* _Extrait choisi_:
::::
Rainbow c'est déjà l'histoire de George Abe. Mais c'est aussi, l'histoire d'un duo qui aura su travailler pendant 22 tomes ensemble avec une qualité aussi régulière que qualitativement excellente. Abe est au récit ce que Kakizaki est au dessin, chacun servant l'autre dans une histoire aussi haletante que prenante.
Rainbow c'est une histoire en trois arcs. Un récit avant tout profondément sociologique et rempli d'injustice. Un récit carcéral aussi réaliste que cru où Kakizaki démontre tout son talent quand il s'agit de dessiné avec une précision remarquable un univers si compliqué et froid que la prison (une maison de redressement mais c'est tout comme). On y découvre alors tous les coups tordus de cet univers mais surtout on y découvre les protagonistes que l'ont va suivre. Cet arc est la colonne vertébrale de Rainbow. Une colonne vertébrale terriblement immersive, excellemment écrite et pleine de rebondissements avec une fin aussi déchirante que riche de possibilité.
::::
* _Données fournies_:
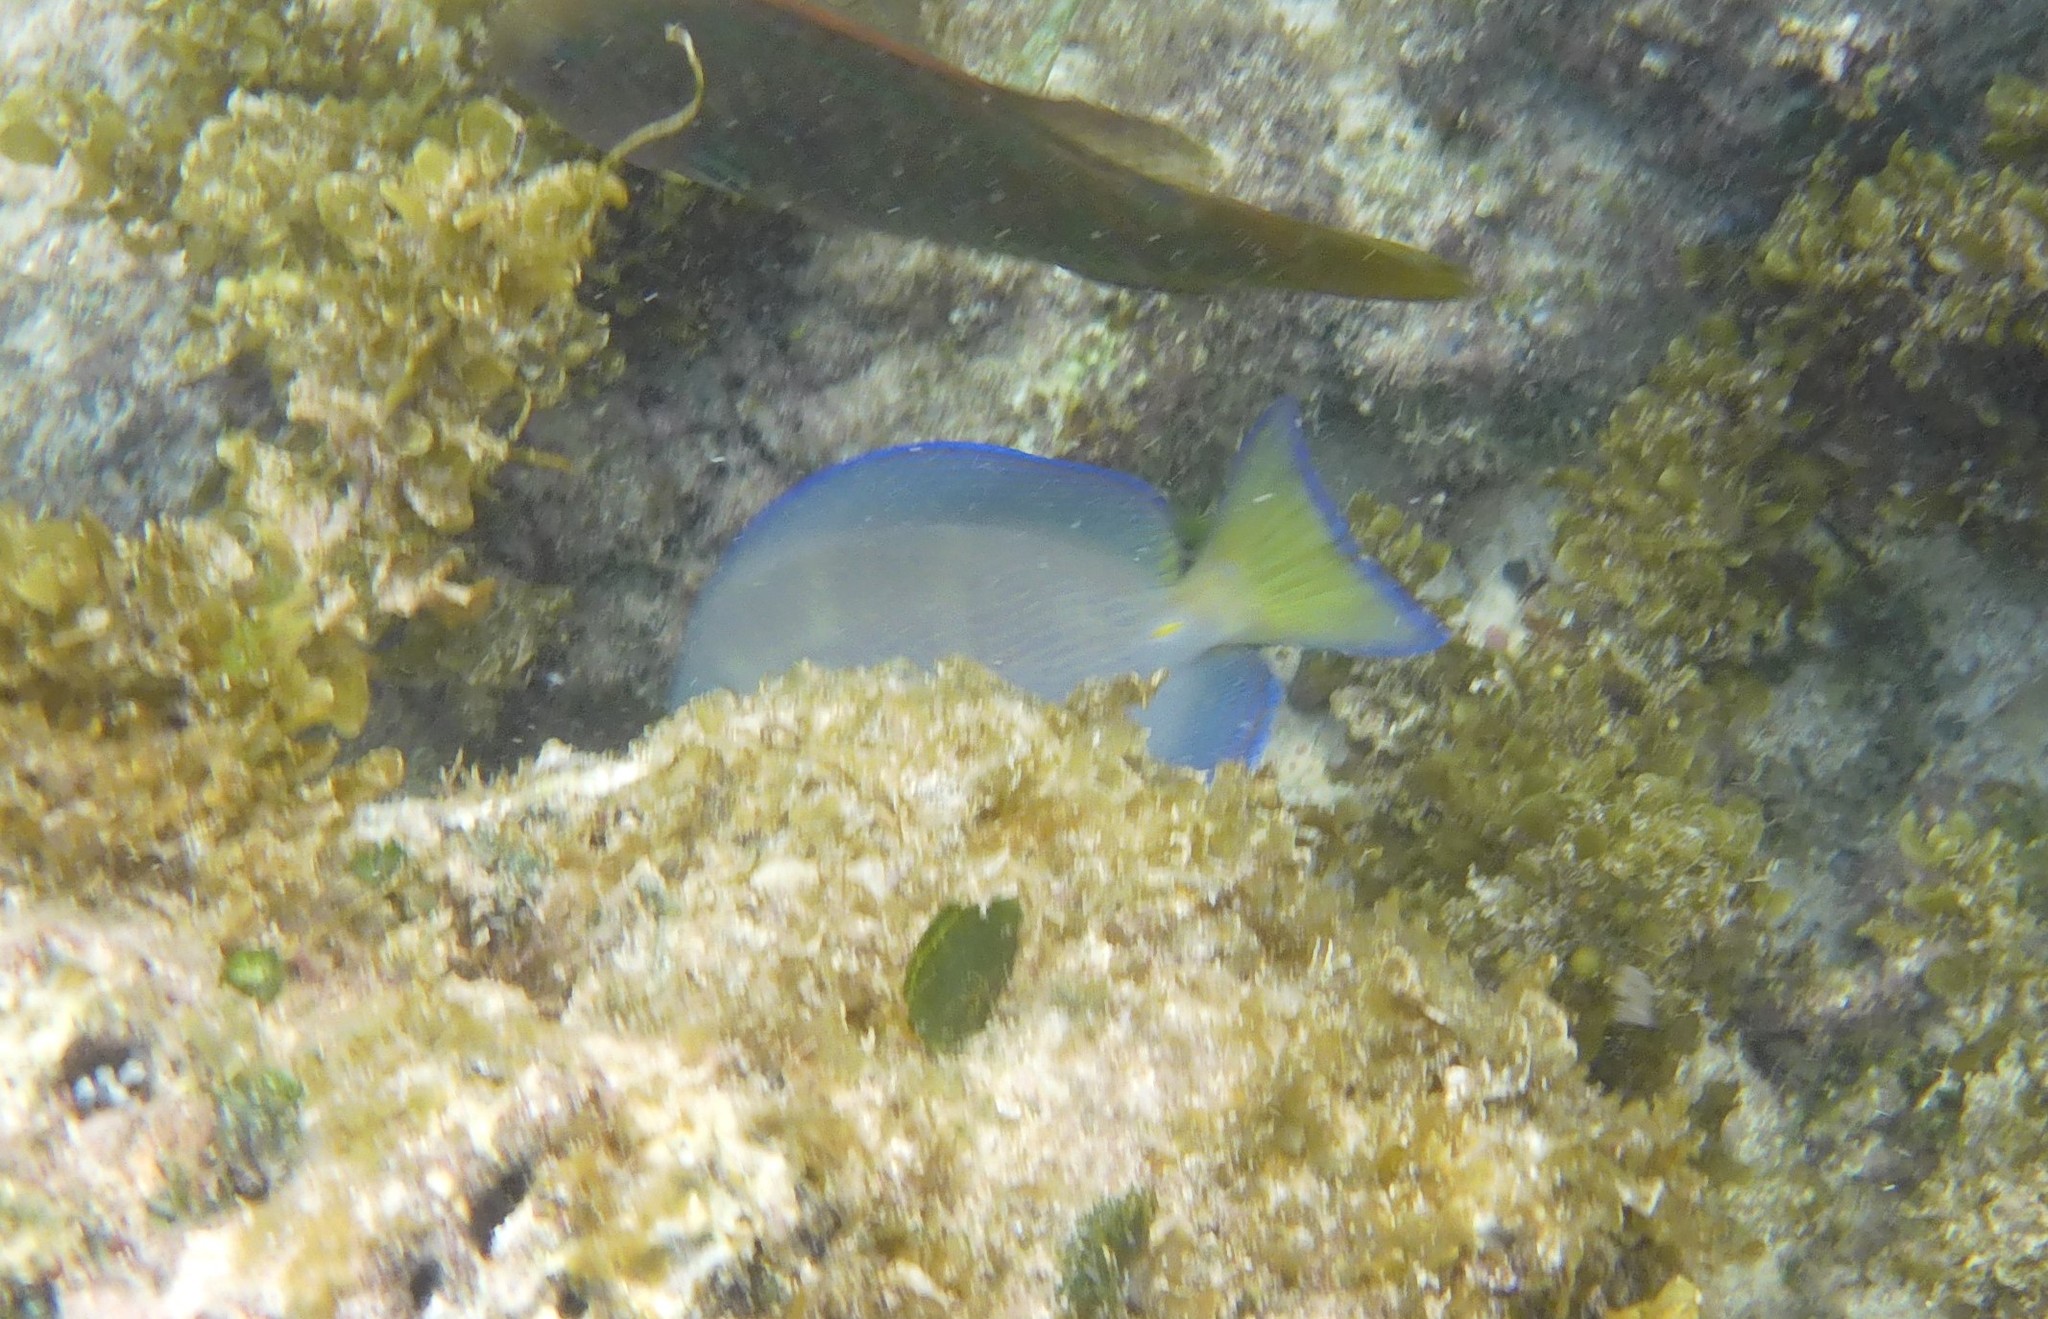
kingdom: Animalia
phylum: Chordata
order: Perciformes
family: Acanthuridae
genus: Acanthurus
::::
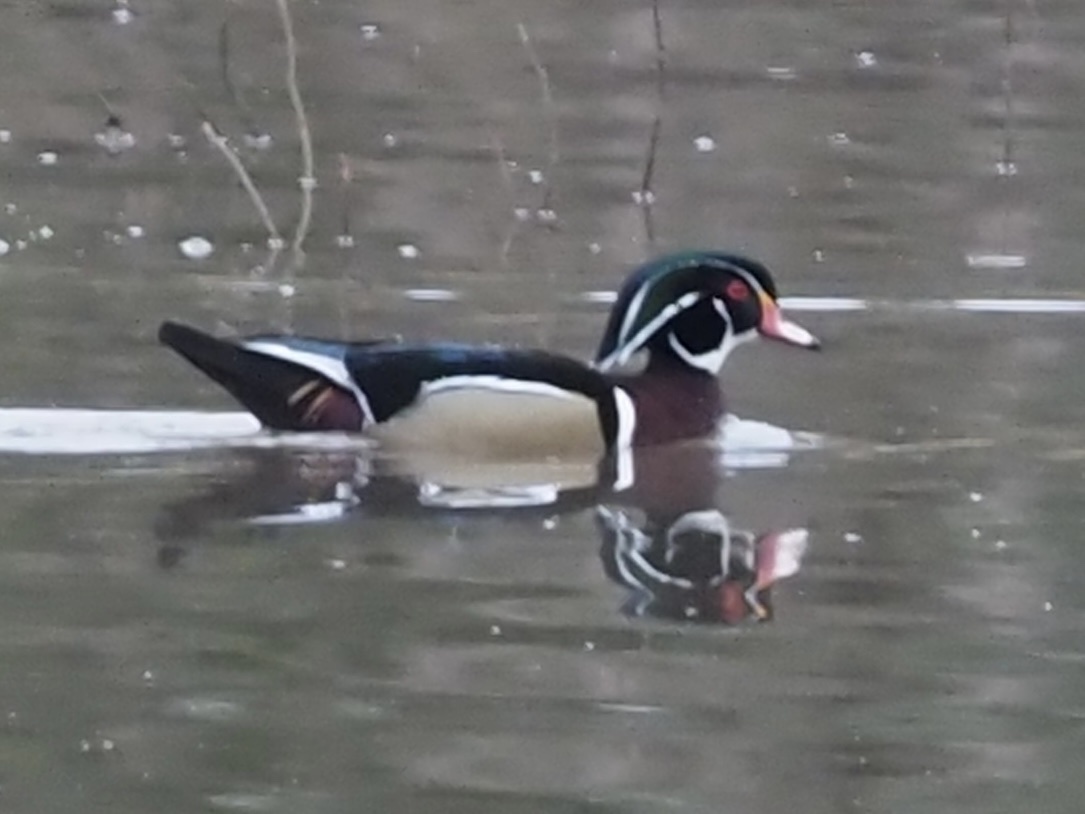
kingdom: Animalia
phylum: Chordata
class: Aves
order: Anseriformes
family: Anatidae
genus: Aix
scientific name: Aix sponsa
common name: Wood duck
::::
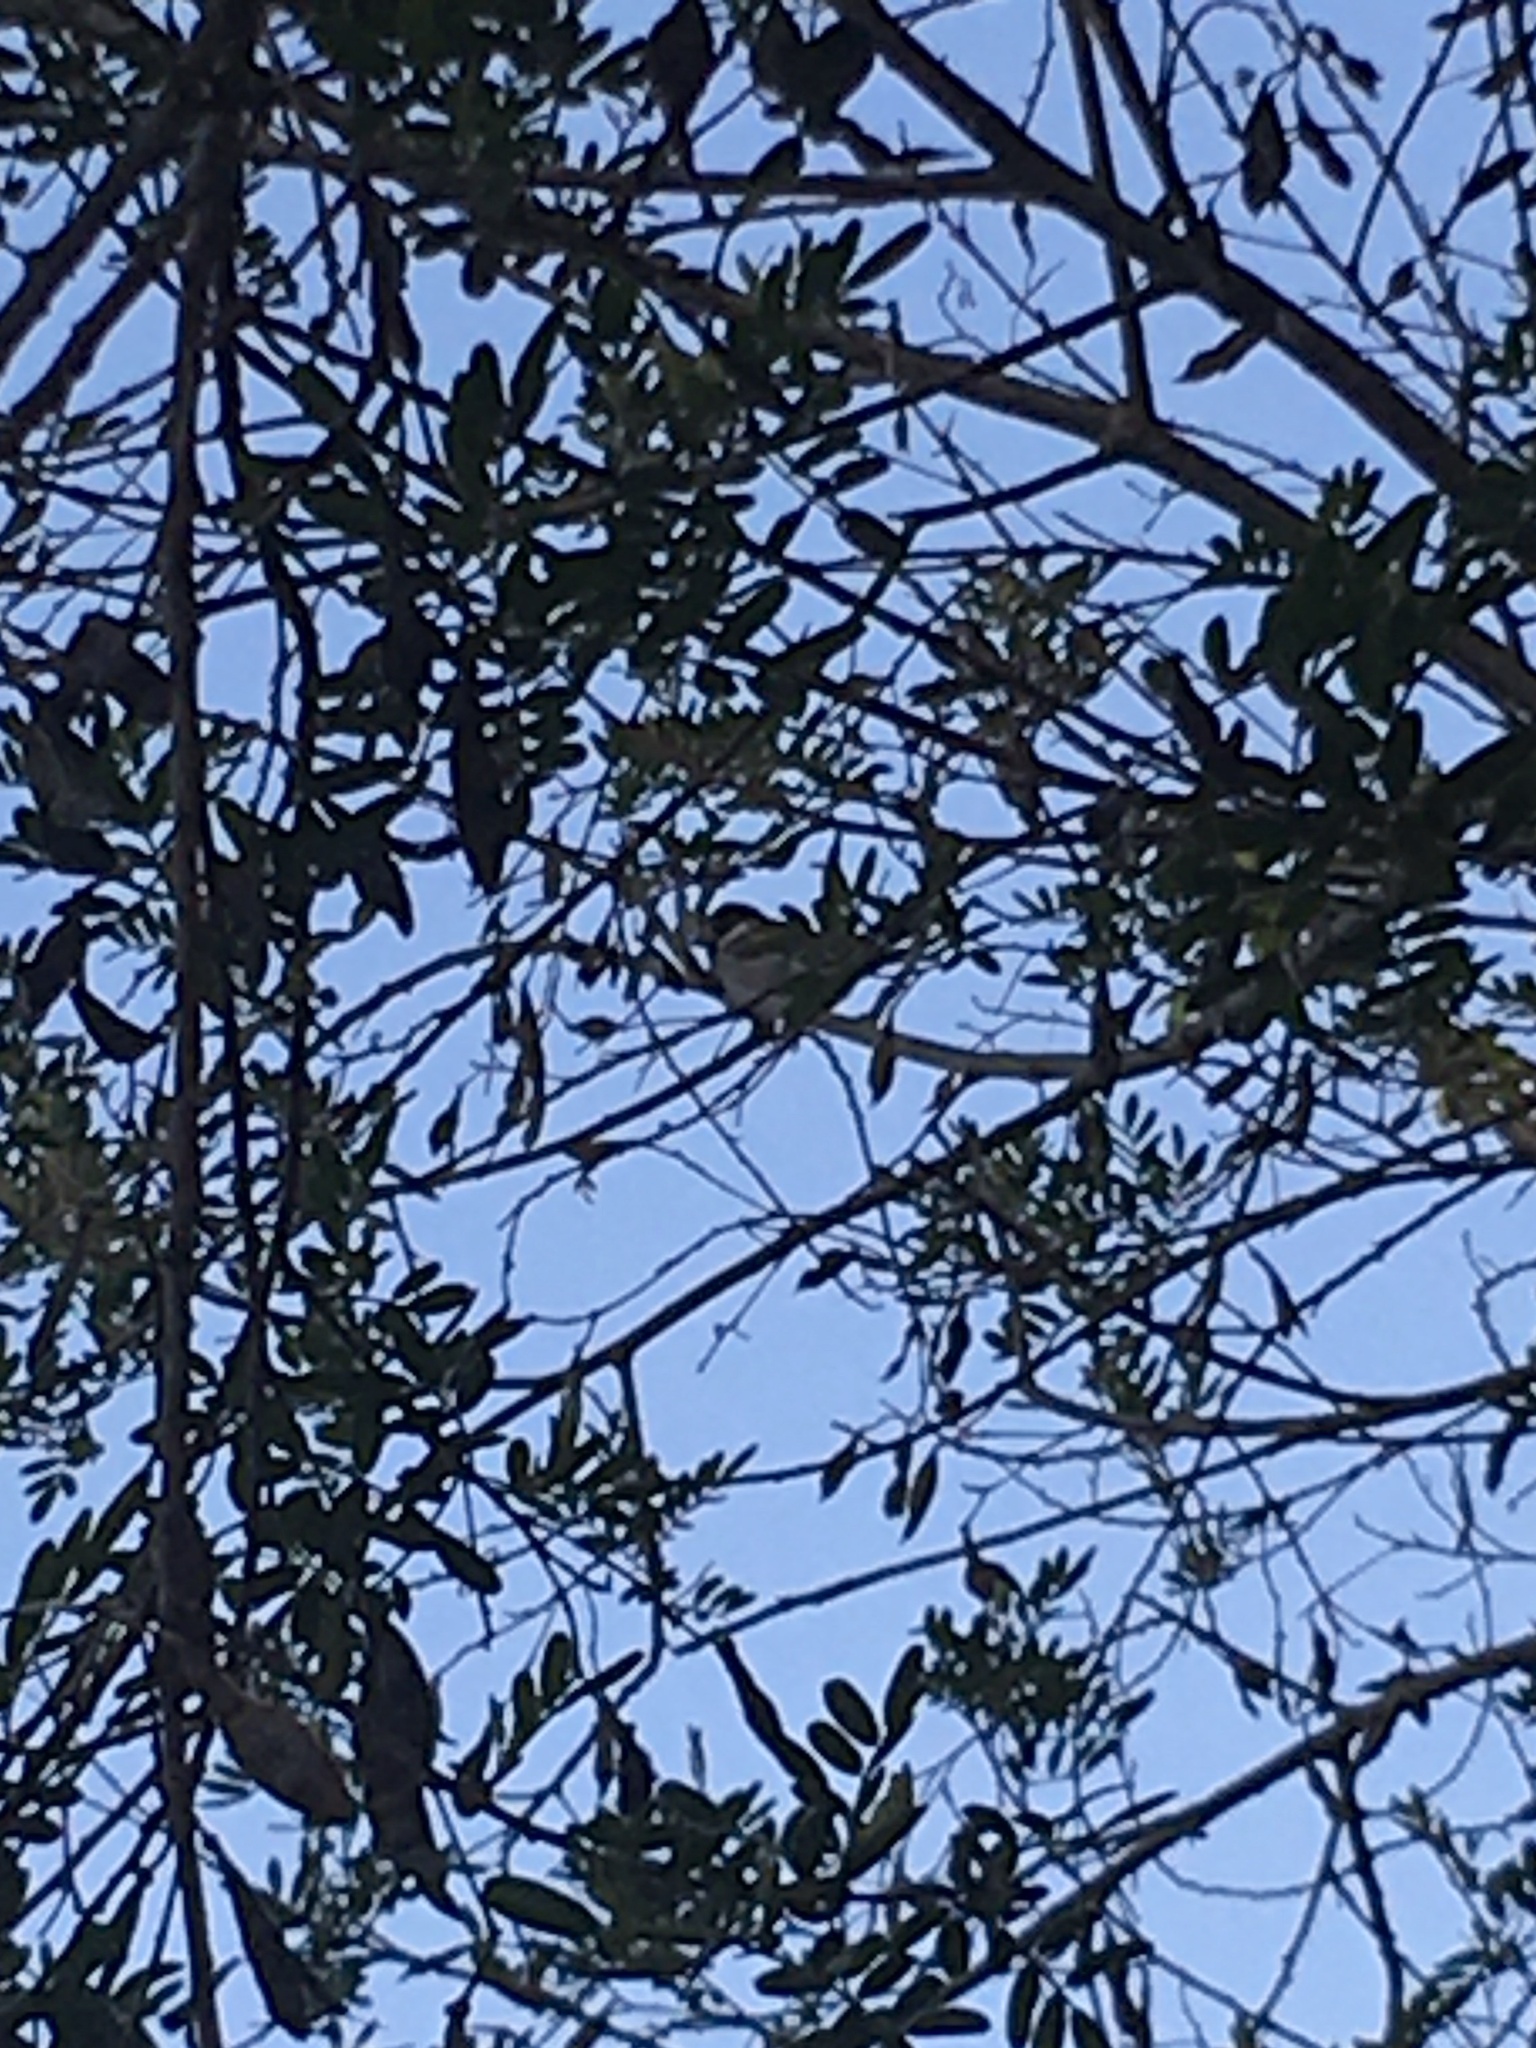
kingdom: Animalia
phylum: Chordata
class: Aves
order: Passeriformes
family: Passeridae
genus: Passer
::::
* _Consignes_:
- 1) Modifiez le passage sur Rainbow de « Rainbow c'est une » jusqu'à « riche de possibilité. » inclus, en remplaçant chaque occurrence de « colonne vertébrale » par « pierre angulaire ».
- 2) Réécrivez sous forme de liste le paragraphe du passage sur Rainbow qui commence par « Rainbow c'est une histoire en trois arcs », en conservant ses faits principaux.
Les items forment un matériau indépendant du passage sur Rainbow.

* _Corrigé_:
- 1)
Rainbow c'est une histoire en trois arcs. Un récit avant tout profondément sociologique et rempli d'injustice. Un récit carcéral aussi réaliste que cru où Kakizaki démontre tout son talent quand il s'agit de dessiné avec une précision remarquable un univers si compliqué et froid que la prison (une maison de redressement mais c'est tout comme). On y découvre alors tous les coups tordus de cet univers mais surtout on y découvre les protagonistes que l'ont va suivre. Cet arc est la pierre angulaire de Rainbow. Une pierre angulaire terriblement immersive, excellemment écrite et pleine de rebondissements avec une fin aussi déchirante que riche de possibilité.

- 2)
- Rainbow se compose de trois arcs.
- Le récit est avant tout sociologique et rempli d'injustice.
- C'est un récit carcéral réaliste et cru, situé dans une maison de redressement, qui équivaut à une prison.
- Kakizaki y dessine avec une grande précision cet univers compliqué et froid.
- On y découvre les coups tordus de ce milieu et les protagonistes que l'on va suivre.
- Cet arc est la colonne vertébrale de Rainbow : très immersif, excellemment écrit, plein de rebondissements, avec une fin déchirante et riche de possibilités.